Q. I've got an old rocking chair that I'd like to fix myself, however I'm baffled at how to do it. The top of the chair that holds the spines has come off, and I'm not really sure whether I should glue it or try to screw it in.
A. "Never use screws or nails when you're working with rockers," says Viken Najarian of Cedar Furniture in Santa Ana. "They will weaken the wood and cause it to break. The first thing you have to do is check all of the parts and see if they're intact and usable. If part of the top or one of the spines is broken, you may have to redo your work once it breaks again.
"It's best to line up the spines and the top and see if you can get them in easily," Najarian says. "If necessary, use a plastic mallet to tap it in. Then take it off and put just a bit of glue in each hole. Use alphatic resin glue, available at most hardware stores, because it dries well with wood. You may need clamps to hold the top in place, however if you're lucky enough to have it fit well, you may be able to tap it into place with the mallet and let it hold.

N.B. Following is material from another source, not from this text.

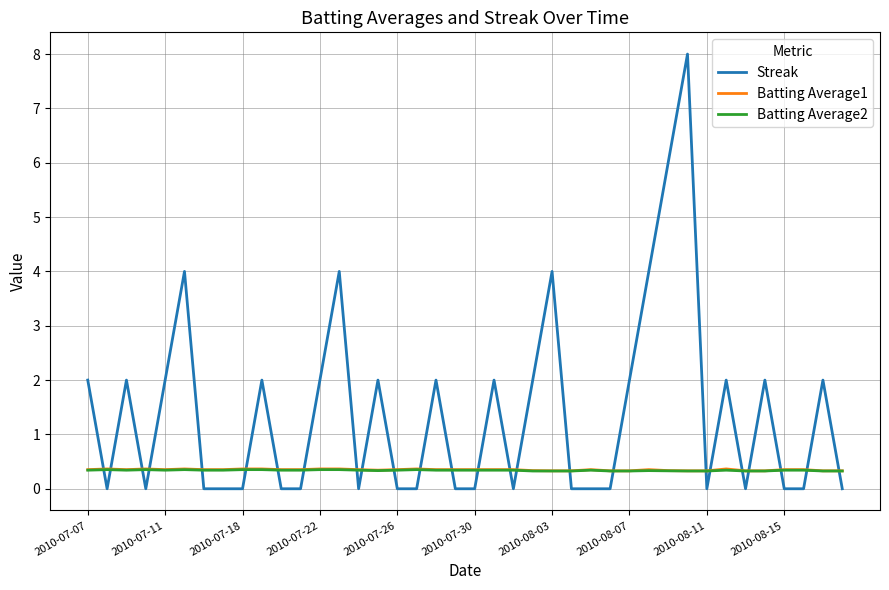

What is the sum of all Batting Average1 values?

13.9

Let the glue dry thoroughly overnight.
Q. I have periodic problems with a laundry drain plugging up, and it's a real messy job to open the trap, insert the drain auger and try to crank out the blockage. I've heard of those rubber constrictors you can use to clear a drain, but I'm afraid of them bursting through the pipe. Can that happen?
A. "They're just rubber and they'll burst before a metal drain will," says Jim McDougall of Clark Dye hardware in Santa Ana. "They're probably the easiest and cleanest way to clear a drain. First you attach the bottom to your garden hose then push the hose and constrictor down the trap, then turn the hose on.
"What happens is water is forced through the opposite end with a lot of force as the rubber section, which is filling with water, expands and seals off the drain. The water is building up pressure and has nowhere to go but past the blockage. However, if that doesn't work, if the blockage is too solid, you'll have to use an auger to get it out."
Q. We have a large painting above our bed that is secured with two moly bolts. However, I'm still not sure whether it will hold up in an earthquake. What other ways can we use to make it more secure?
A. "You can get security hangers that attach the frame tightly to the wall," says Lorinda Williams of Frame Works in Anaheim. "There are two fittings that are secured to each side of the frame and to the wall, as well one on the bottom of the frame. The two on the side are dropped down to attach to the wall, then the one on the bottom locks with a wrench. You can use them to secure pictures or mirrors from earthquakes or burglaries."
Q. I've got a five-inch diameter hole in the drywall in our family room that I need to patch. What's the best way to do it?
A. "One way is to take newspaper, wad it up and stuff it into the hole," says Mike Garrity of Barr Lumber in Huntington Beach. "Then you can use a patch, like Fix All or Quick Fix, that fits into the hole and take a putty knife and smooth it out. The other option, if the hole's too big, is to cut it out of the wall stud to stud, then replace it with a matching piece using drywall tape and putty to smooth it out over the wall."